What you are asked to do:
Each line of the listing is to be copied exactly.
##### Data excerpts #####
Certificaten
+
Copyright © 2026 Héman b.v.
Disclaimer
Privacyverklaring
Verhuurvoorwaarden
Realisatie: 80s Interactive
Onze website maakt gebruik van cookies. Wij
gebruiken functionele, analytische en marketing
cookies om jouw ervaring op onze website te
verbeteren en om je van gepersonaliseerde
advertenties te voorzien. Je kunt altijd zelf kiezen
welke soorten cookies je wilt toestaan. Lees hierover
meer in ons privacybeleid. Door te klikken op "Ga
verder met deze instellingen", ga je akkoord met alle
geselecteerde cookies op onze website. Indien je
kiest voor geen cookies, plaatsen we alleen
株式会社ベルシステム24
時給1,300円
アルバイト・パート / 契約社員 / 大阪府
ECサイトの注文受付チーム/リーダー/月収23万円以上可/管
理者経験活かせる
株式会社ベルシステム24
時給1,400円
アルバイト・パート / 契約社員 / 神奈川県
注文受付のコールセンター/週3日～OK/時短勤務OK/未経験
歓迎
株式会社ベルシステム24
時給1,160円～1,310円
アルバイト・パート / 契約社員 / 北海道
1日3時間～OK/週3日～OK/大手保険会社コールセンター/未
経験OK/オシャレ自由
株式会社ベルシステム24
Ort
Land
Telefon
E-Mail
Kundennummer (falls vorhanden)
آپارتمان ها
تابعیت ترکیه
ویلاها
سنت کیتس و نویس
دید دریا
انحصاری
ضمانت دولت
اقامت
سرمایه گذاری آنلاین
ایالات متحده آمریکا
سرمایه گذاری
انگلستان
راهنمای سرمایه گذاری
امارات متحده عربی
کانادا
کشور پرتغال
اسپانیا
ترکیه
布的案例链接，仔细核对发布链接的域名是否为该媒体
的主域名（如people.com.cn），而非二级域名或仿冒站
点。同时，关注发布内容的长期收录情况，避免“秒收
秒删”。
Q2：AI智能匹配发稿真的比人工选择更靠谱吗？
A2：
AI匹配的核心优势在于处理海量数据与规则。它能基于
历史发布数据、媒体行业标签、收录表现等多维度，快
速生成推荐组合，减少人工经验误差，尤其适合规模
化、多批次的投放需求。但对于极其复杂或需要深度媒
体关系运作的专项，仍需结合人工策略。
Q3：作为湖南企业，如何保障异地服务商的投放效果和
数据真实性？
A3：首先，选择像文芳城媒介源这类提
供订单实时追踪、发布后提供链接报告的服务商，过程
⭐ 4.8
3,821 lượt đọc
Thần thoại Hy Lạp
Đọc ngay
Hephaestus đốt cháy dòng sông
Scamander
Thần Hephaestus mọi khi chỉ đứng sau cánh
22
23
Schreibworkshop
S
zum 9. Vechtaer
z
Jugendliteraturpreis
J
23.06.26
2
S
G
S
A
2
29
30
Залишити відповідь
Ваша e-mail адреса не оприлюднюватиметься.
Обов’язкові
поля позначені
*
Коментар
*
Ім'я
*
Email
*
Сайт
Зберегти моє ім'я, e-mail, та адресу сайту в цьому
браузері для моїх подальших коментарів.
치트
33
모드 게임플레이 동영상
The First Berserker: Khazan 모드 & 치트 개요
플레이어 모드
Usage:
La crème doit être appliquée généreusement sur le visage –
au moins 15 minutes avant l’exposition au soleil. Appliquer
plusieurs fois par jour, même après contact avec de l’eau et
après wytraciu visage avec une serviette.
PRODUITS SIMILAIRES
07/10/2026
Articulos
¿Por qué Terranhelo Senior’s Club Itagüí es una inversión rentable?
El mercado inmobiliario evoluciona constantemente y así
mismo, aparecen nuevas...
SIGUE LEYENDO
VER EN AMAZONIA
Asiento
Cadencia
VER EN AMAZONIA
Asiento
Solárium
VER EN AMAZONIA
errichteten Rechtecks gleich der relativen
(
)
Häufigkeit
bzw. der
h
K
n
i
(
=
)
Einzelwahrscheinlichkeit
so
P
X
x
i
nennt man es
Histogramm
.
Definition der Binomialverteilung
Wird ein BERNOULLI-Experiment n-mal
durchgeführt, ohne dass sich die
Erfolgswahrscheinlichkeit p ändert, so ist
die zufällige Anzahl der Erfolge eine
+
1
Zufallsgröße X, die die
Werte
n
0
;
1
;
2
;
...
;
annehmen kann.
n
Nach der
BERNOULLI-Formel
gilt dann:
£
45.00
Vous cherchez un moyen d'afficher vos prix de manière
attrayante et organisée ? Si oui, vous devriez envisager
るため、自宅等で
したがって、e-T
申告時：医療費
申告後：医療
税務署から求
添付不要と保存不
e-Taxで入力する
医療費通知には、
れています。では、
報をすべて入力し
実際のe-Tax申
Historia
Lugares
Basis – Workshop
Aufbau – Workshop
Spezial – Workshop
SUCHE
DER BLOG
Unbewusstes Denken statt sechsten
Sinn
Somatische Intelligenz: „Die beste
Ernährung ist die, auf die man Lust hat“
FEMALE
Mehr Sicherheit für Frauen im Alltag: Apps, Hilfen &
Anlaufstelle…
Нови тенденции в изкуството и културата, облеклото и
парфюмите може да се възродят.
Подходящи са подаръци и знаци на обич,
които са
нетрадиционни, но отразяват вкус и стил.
#####
Solution for this problem:
Certificaten
+
Copyright © 2026 Héman b.v.
Disclaimer
Privacyverklaring
Verhuurvoorwaarden
Realisatie: 80s Interactive
Onze website maakt gebruik van cookies. Wij
gebruiken functionele, analytische en marketing
cookies om jouw ervaring op onze website te
verbeteren en om je van gepersonaliseerde
advertenties te voorzien. Je kunt altijd zelf kiezen
welke soorten cookies je wilt toestaan. Lees hierover
meer in ons privacybeleid. Door te klikken op "Ga
verder met deze instellingen", ga je akkoord met alle
geselecteerde cookies op onze website. Indien je
kiest voor geen cookies, plaatsen we alleen
株式会社ベルシステム24
時給1,300円
アルバイト・パート / 契約社員 / 大阪府
ECサイトの注文受付チーム/リーダー/月収23万円以上可/管
理者経験活かせる
株式会社ベルシステム24
時給1,400円
アルバイト・パート / 契約社員 / 神奈川県
注文受付のコールセンター/週3日～OK/時短勤務OK/未経験
歓迎
株式会社ベルシステム24
時給1,160円～1,310円
アルバイト・パート / 契約社員 / 北海道
1日3時間～OK/週3日～OK/大手保険会社コールセンター/未
経験OK/オシャレ自由
株式会社ベルシステム24
Ort
Land
Telefon
E-Mail
Kundennummer (falls vorhanden)
آپارتمان ها
تابعیت ترکیه
ویلاها
سنت کیتس و نویس
دید دریا
انحصاری
ضمانت دولت
اقامت
سرمایه گذاری آنلاین
ایالات متحده آمریکا
سرمایه گذاری
انگلستان
راهنمای سرمایه گذاری
امارات متحده عربی
کانادا
کشور پرتغال
اسپانیا
ترکیه
布的案例链接，仔细核对发布链接的域名是否为该媒体
的主域名（如people.com.cn），而非二级域名或仿冒站
点。同时，关注发布内容的长期收录情况，避免“秒收
秒删”。
Q2：AI智能匹配发稿真的比人工选择更靠谱吗？
A2：
AI匹配的核心优势在于处理海量数据与规则。它能基于
历史发布数据、媒体行业标签、收录表现等多维度，快
速生成推荐组合，减少人工经验误差，尤其适合规模
化、多批次的投放需求。但对于极其复杂或需要深度媒
体关系运作的专项，仍需结合人工策略。
Q3：作为湖南企业，如何保障异地服务商的投放效果和
数据真实性？
A3：首先，选择像文芳城媒介源这类提
供订单实时追踪、发布后提供链接报告的服务商，过程
⭐ 4.8
3,821 lượt đọc
Thần thoại Hy Lạp
Đọc ngay
Hephaestus đốt cháy dòng sông
Scamander
Thần Hephaestus mọi khi chỉ đứng sau cánh
22
23
Schreibworkshop
S
zum 9. Vechtaer
z
Jugendliteraturpreis
J
23.06.26
2
S
G
S
A
2
29
30
Залишити відповідь
Ваша e-mail адреса не оприлюднюватиметься.
Обов’язкові
поля позначені
*
Коментар
*
Ім'я
*
Email
*
Сайт
Зберегти моє ім'я, e-mail, та адресу сайту в цьому
браузері для моїх подальших коментарів.
치트
33
모드 게임플레이 동영상
The First Berserker: Khazan 모드 & 치트 개요
플레이어 모드
Usage:
La crème doit être appliquée généreusement sur le visage –
au moins 15 minutes avant l’exposition au soleil. Appliquer
plusieurs fois par jour, même après contact avec de l’eau et
après wytraciu visage avec une serviette.
PRODUITS SIMILAIRES
07/10/2026
Articulos
¿Por qué Terranhelo Senior’s Club Itagüí es una inversión rentable?
El mercado inmobiliario evoluciona constantemente y así
mismo, aparecen nuevas...
SIGUE LEYENDO
VER EN AMAZONIA
Asiento
Cadencia
VER EN AMAZONIA
Asiento
Solárium
VER EN AMAZONIA
errichteten Rechtecks gleich der relativen
(
)
Häufigkeit
bzw. der
h
K
n
i
(
=
)
Einzelwahrscheinlichkeit
so
P
X
x
i
nennt man es
Histogramm
.
Definition der Binomialverteilung
Wird ein BERNOULLI-Experiment n-mal
durchgeführt, ohne dass sich die
Erfolgswahrscheinlichkeit p ändert, so ist
die zufällige Anzahl der Erfolge eine
+
1
Zufallsgröße X, die die
Werte
n
0
;
1
;
2
;
...
;
annehmen kann.
n
Nach der
BERNOULLI-Formel
gilt dann:
£
45.00
Vous cherchez un moyen d'afficher vos prix de manière
attrayante et organisée ? Si oui, vous devriez envisager
るため、自宅等で
したがって、e-T
申告時：医療費
申告後：医療
税務署から求
添付不要と保存不
e-Taxで入力する
医療費通知には、
れています。では、
報をすべて入力し
実際のe-Tax申
Historia
Lugares
Basis – Workshop
Aufbau – Workshop
Spezial – Workshop
SUCHE
DER BLOG
Unbewusstes Denken statt sechsten
Sinn
Somatische Intelligenz: „Die beste
Ernährung ist die, auf die man Lust hat“
FEMALE
Mehr Sicherheit für Frauen im Alltag: Apps, Hilfen &
Anlaufstelle…
Нови тенденции в изкуството и културата, облеклото и
парфюмите може да се възродят.
Подходящи са подаръци и знаци на обич,
които са
нетрадиционни, но отразяват вкус и стил.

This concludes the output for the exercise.